Your loops appear to be summing the elements of a matmul result, but still structured like a matmul. i.e. do a row x column dot product, but instead of storing that into an N x N result[...] matrix, you're just summing the result.

That amounts to summing every pairwise product of elements between two matrices. Since we don't need to keep separate row x column dot products separate anymore, that enables a lot of optimizations! (There's nothing special or ideal about this order of summation; other orders will have different but likely not worse rounding error.)

For example, you don't need to transpose b into Tb, just use b (unless it was naturally already transposed, in which case that's fine). Your matrices are square so it doesn't matter at all.

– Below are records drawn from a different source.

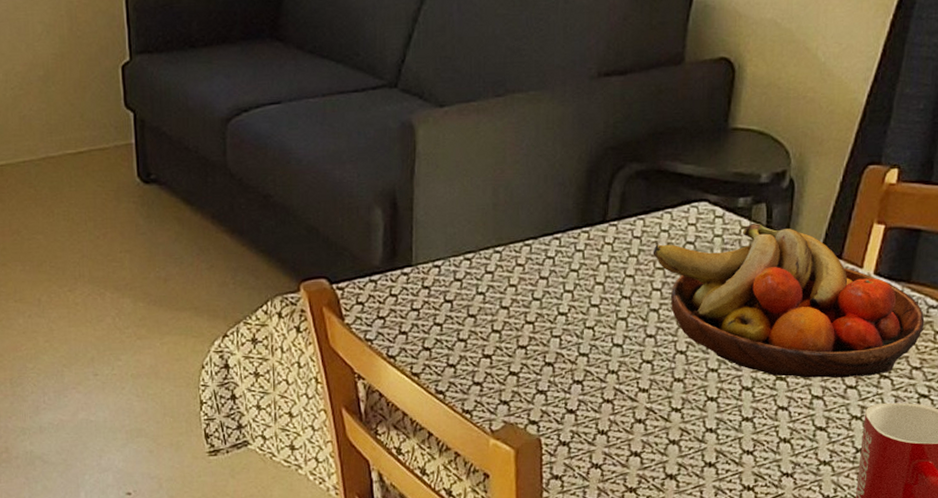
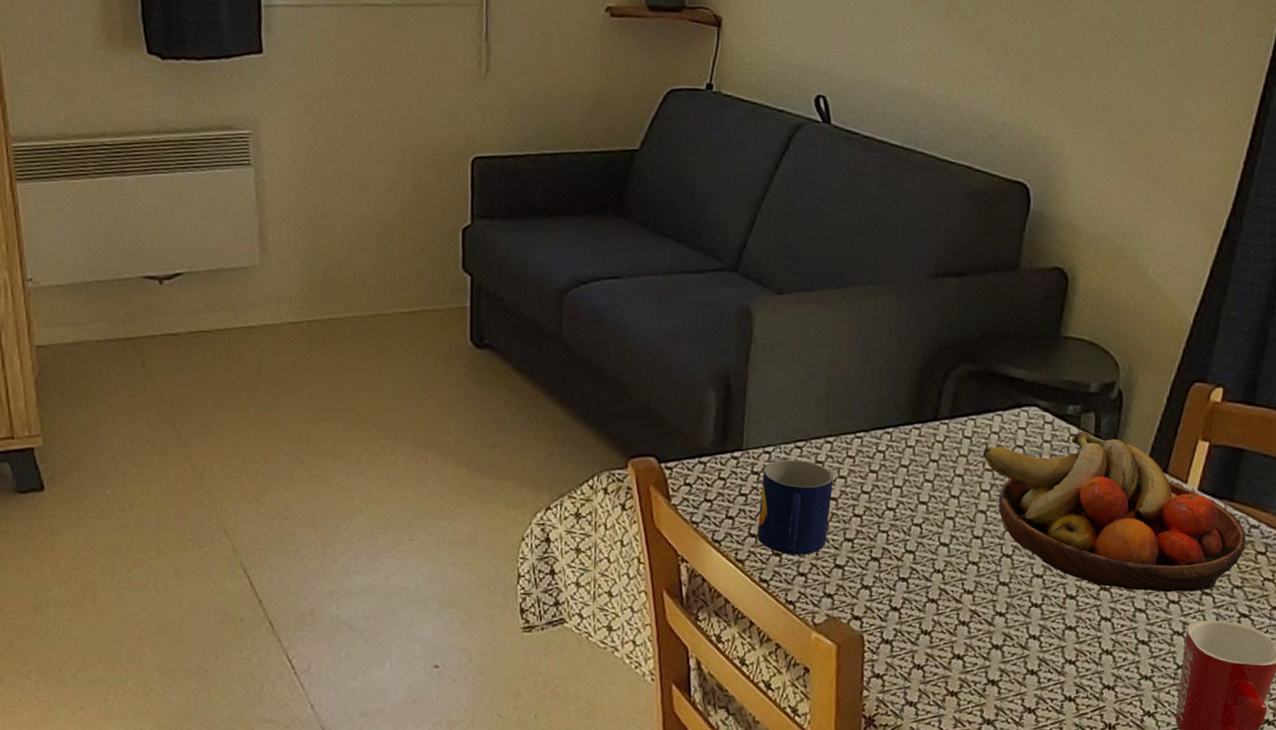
mug: none [430,271,504,365] -> present [756,459,833,555]

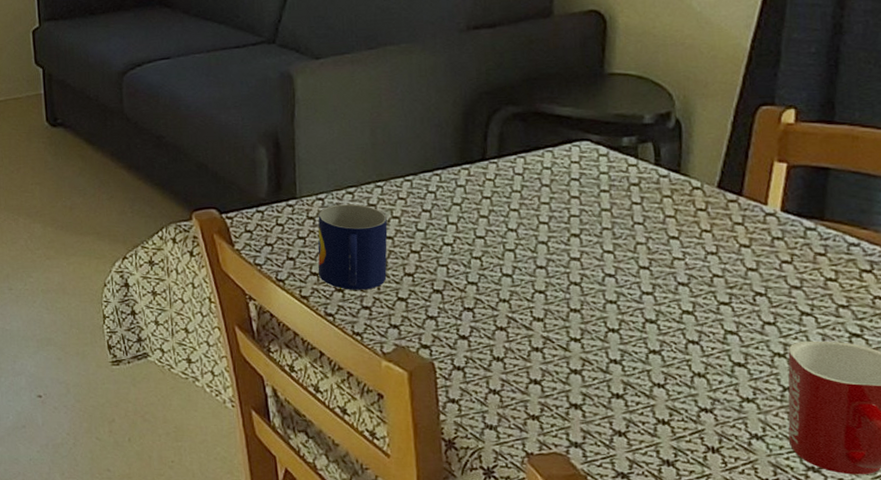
fruit bowl: present [982,431,1246,593] -> none [536,161,847,314]

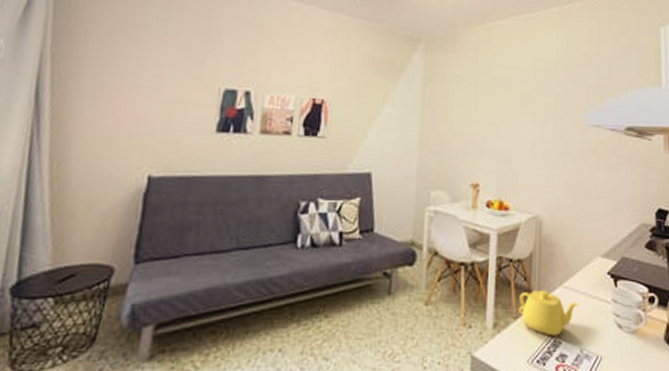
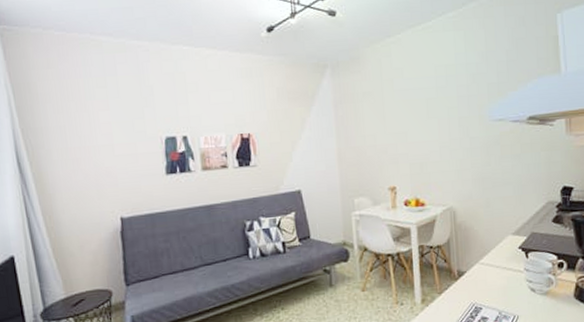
teapot: present [519,289,580,336] -> none [442,268,496,304]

Furthermore, you can simply load one or a couple elements from a[] and loop over Tb[], doing those products with FMA operations, one load per FMA, into 10 or 12 vector accumulators. (Or of course cache-block this to loop over a contiguous part of Tb that can stay hot in L1d cache.)

That could approach Haswell's max FLOPS throughput of 2x 256-bit FMA per clock = 8 (float elements per YMM vector) x 2 FMAs / clock x 2 FLOP/FMA = 32 FLOP / clock.